Photo: Rolling Stone
I’m sure my non-Christian friends were confused in high school when I talked about going to Christian punk rock shows. I found the idea of Christian hard core even odder. As Cartman says in the clip from “Christian Rock Hard,” after the jump, “Yeah, you guys are real hard core”—to which the drummer of Sanctified responds, “You bet your goshdarn rear-end we are.” And then there is the prevalence of heavy metal in the Muslim world.
But what in the world is Muslim punk? The Los Angeles Times mentions this music genre in a good contribution to stories about the emerging identity of Muslim American teens. The feature focuses on Hiba Siddiqui. Here goes:
Hiba slips out of the white T-shirt with black letters that read “HOMOPHOBIA IS GAY,” which she wore to Kempner High School, where she is a junior. It’s one of a collection of slogans the 17-year-old has silk-screened on T-shirts in her bedroom, unbeknownst to her parents, both Muslim immigrants from Pakistan.

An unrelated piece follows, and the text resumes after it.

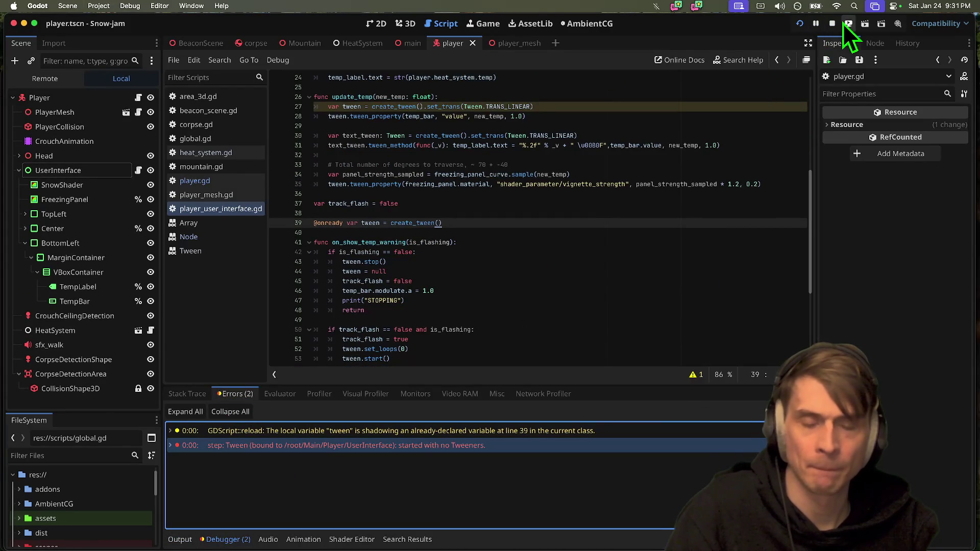
pyautogui.click(845, 24)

There are other aspects of Hiba’s life lately she thinks they might not approve of either, like the Muslim punk music she has been listening to with lyrics such as “suicide bomb the GAP,” or “Rumi was a homo.” Or the novel she bought online, about rebellious Muslim teenagers in New York. It opens with: “Muhammad was a punk rocker, he tore everything down. Muhammad was a punk rocker and he rocked that town.”
This much Hiba knows: She is a Muslim teenager living in America.
But what does that mean?
It is a question that pesters her, like the other questions she is afraid to ask her parents: Can she still be a good Muslim even though she does not dress in hijab or pray five times a day? If Islam is right, does that make other religions wrong? Is going to prom haram, or sinful? Is punk?
Hiba loves Allah but wrestles with how to express her faith. She wonders whether it is OK to question customs. Behind her parents’ backs, she tests Islamic traditions, trying to decipher culture versus religion, refusing to blindly believe that they are one.
“Isn’t that what Prophet Muhammad did?” asks Hiba, raising her thick black eyebrows and straightening her wiry frame, which takes on the shape of a question mark when she stands hunched in insecurity. “Question the times? Question what other people were doing?”
Not sure about that. I guess the same argument could be made for Jesus. Or Judah Maccabee. Certainly, they were revolutionaries; they challenged authority; they weren’t phonies. But saying that has a parallel in punk rock is probably a stretch. The important thing is Hiba, like Hytham Elsherif, is asking these questions of what it means to be Muslim in America.